The charity has been accused of concealing the findings of an inquiry that its senior staff hired prostitutes while delivering aid in Haiti after the devastating 2010 earthquake that killed hundreds of thousands of people.
Oxfam denies a cover-up and its officials were set to meet International Development Secretary Penny Mordaunt later in the day, the BBC reported.
The aid workers — including the Oxfam country director at the time, Roland van Hauwermeiren — were accused of turning a villa rented by the organization into a makeshift brothel, with prostitutes wearing only Oxfam T-shirts.
Oxfam received about 32 million pounds ($44 million) from the government last financial year, according to public records.
International Development Secretary Penny Mordaunt warned on Sunday that Oxfam could lose millions of pounds in public funding because of the scandal.
Mordaunt’s predecessor Priti Patel shared concerns about the cover-up and wrote in the Telegraph that the Oxfam scandal was just “the tip of the iceberg”.

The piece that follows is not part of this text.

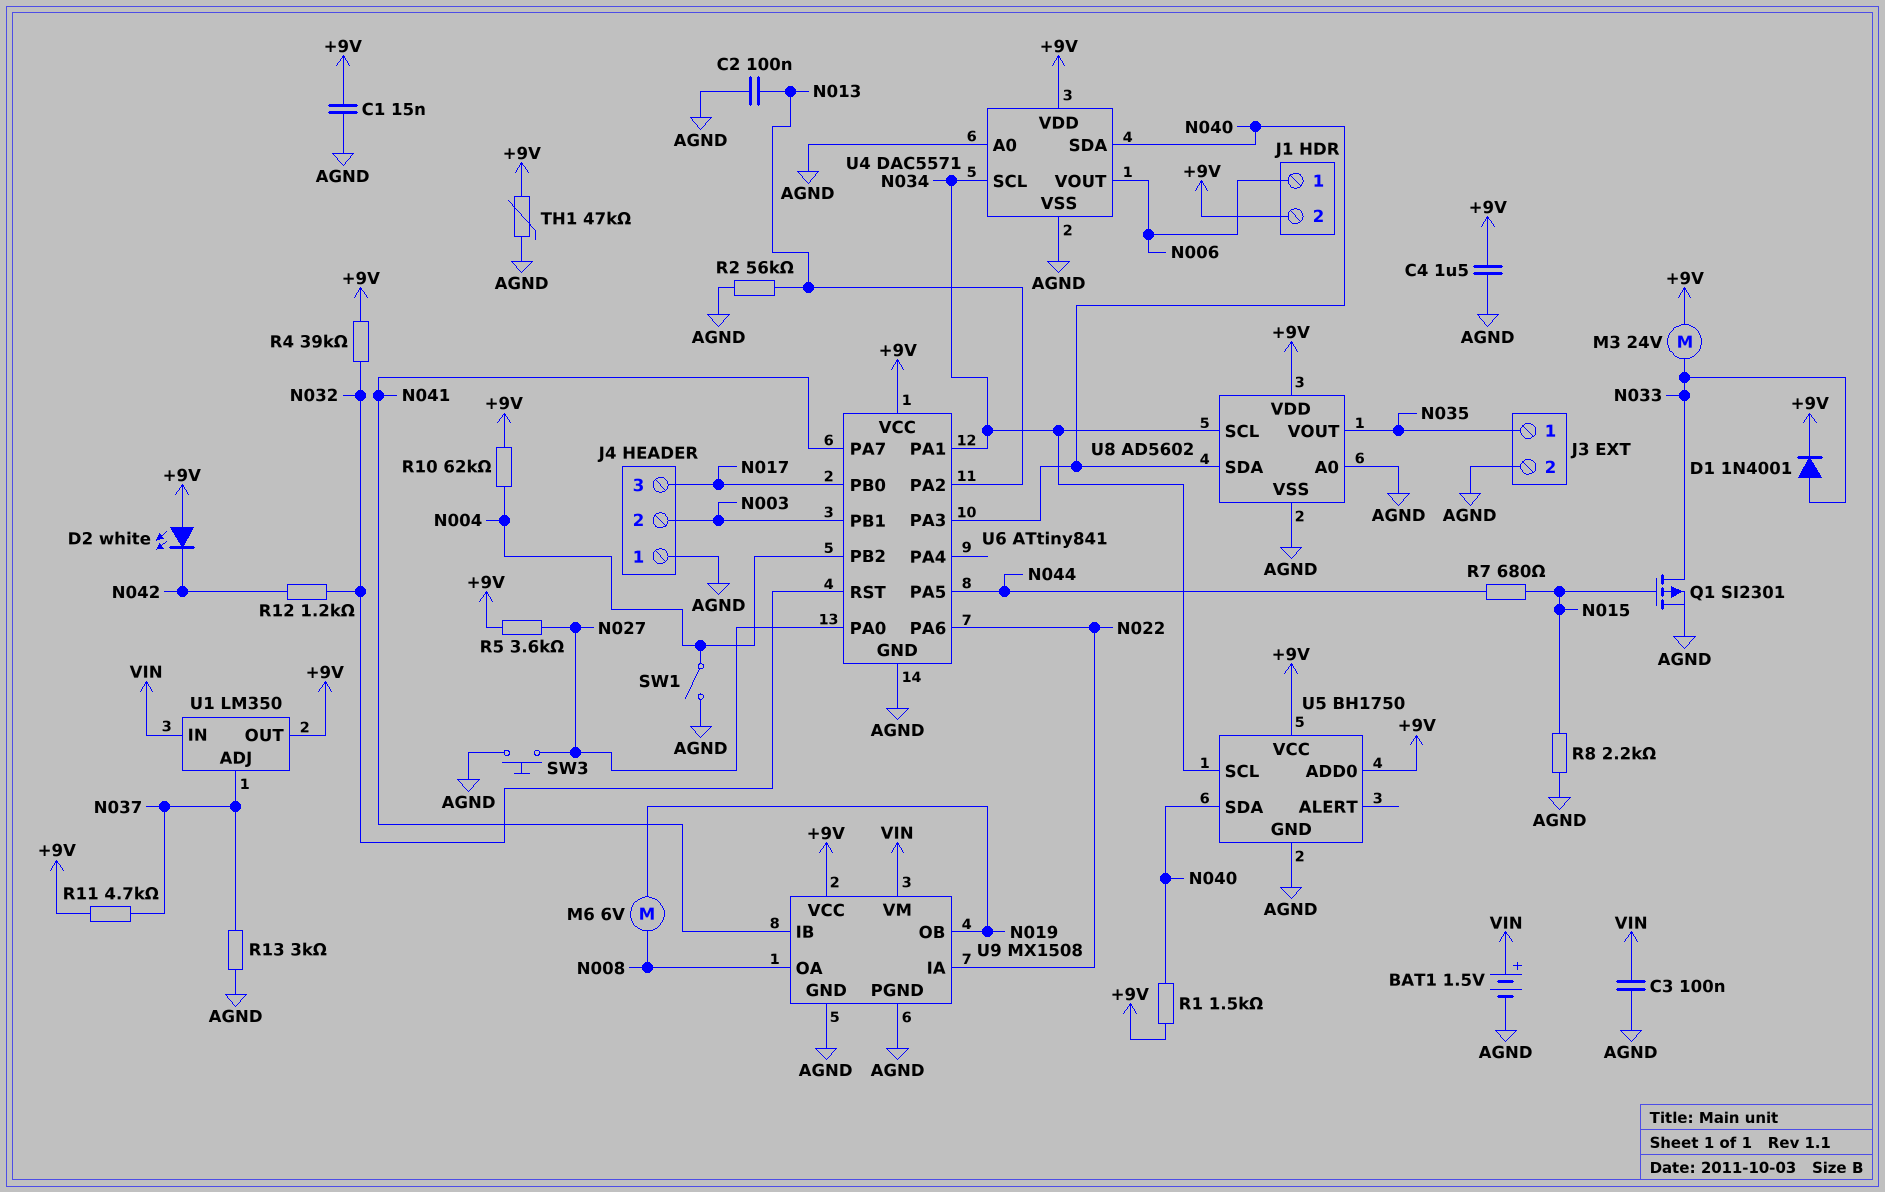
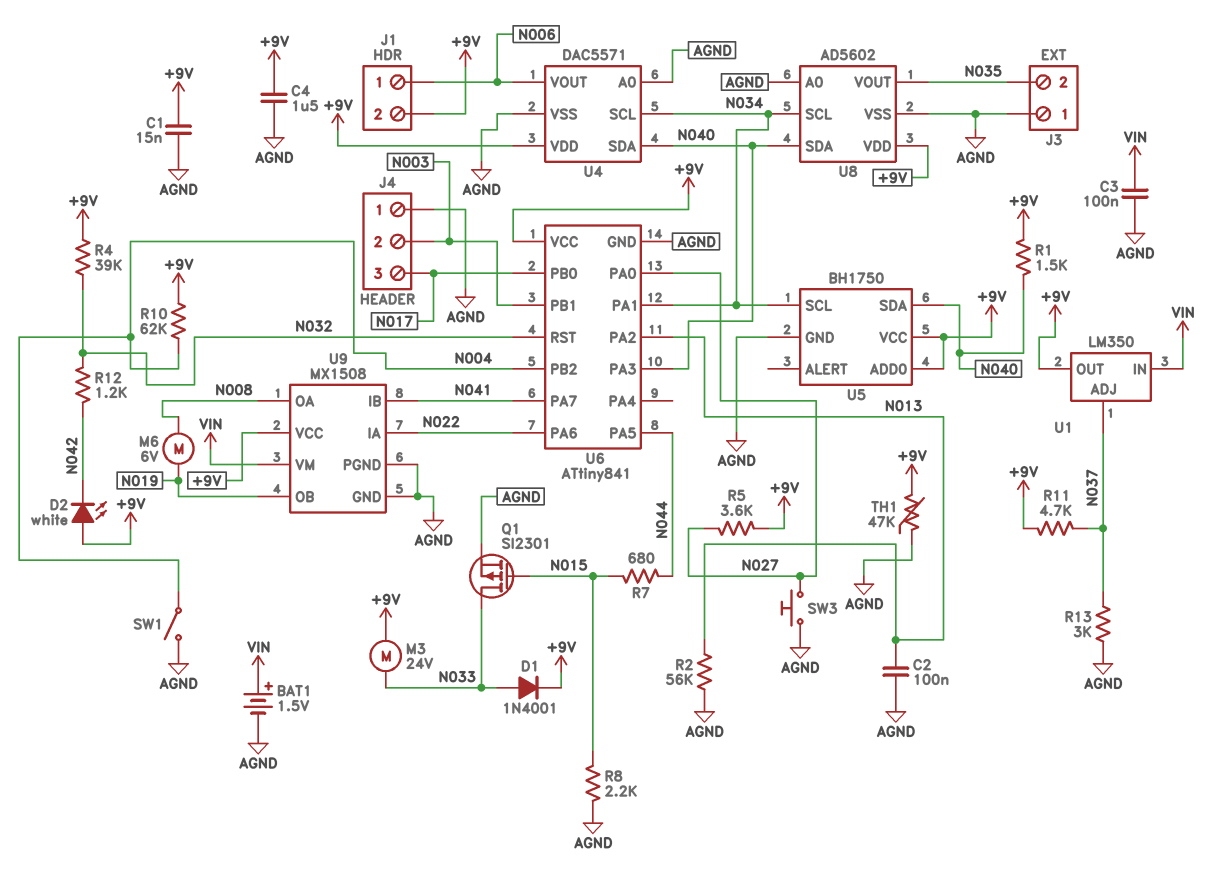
J3 pin 1: N035 -> AGND
J3 pin 2: AGND -> N035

In an interview with Sky News Patel said: “I did my own research and I have to say I had a lot of push-back within my own department … that is the scandal. People knew about this.”
A Downing Street spokesman said the British government had taken action to enforce a “zero-tolerance approach” to allegations of “horrific behaviour” by Oxfam staff. He gave no details on what the actions were.
Oxfam could also face legal action in Haiti. The country is considering pursuing criminal charges, the Haitian chief of mission to the UK, Bocchit Edmond, told CNN.
Edmond said that Oxfam representatives in Haiti would be summoned by the Foreign Ministry.
According to reports, Oxfam failed to warn NGOs about the allegations, allowing some of the accused to get jobs at other aid agencies.
The UK Charity Commission said that Oxfam informed the agency in August 2011 that the charity was conducting an internal investigation related to inappropriate sexual behaviour, bullying, harassment and the intimidation of staff.
But the aid organization failed to reveal the scope and key details of the case.
Oxfam did not deny the accusations against its staff members, but it denied a cover-up, saying that it launched a swift internal investigation after it became aware of the allegations.
Four people were fired and another three resigned, including van Hauwermeiren, the charity said.
Oxfam is one of the UK’s largest and most prominent aid groups, operating development programmes in over 90 countries around the world.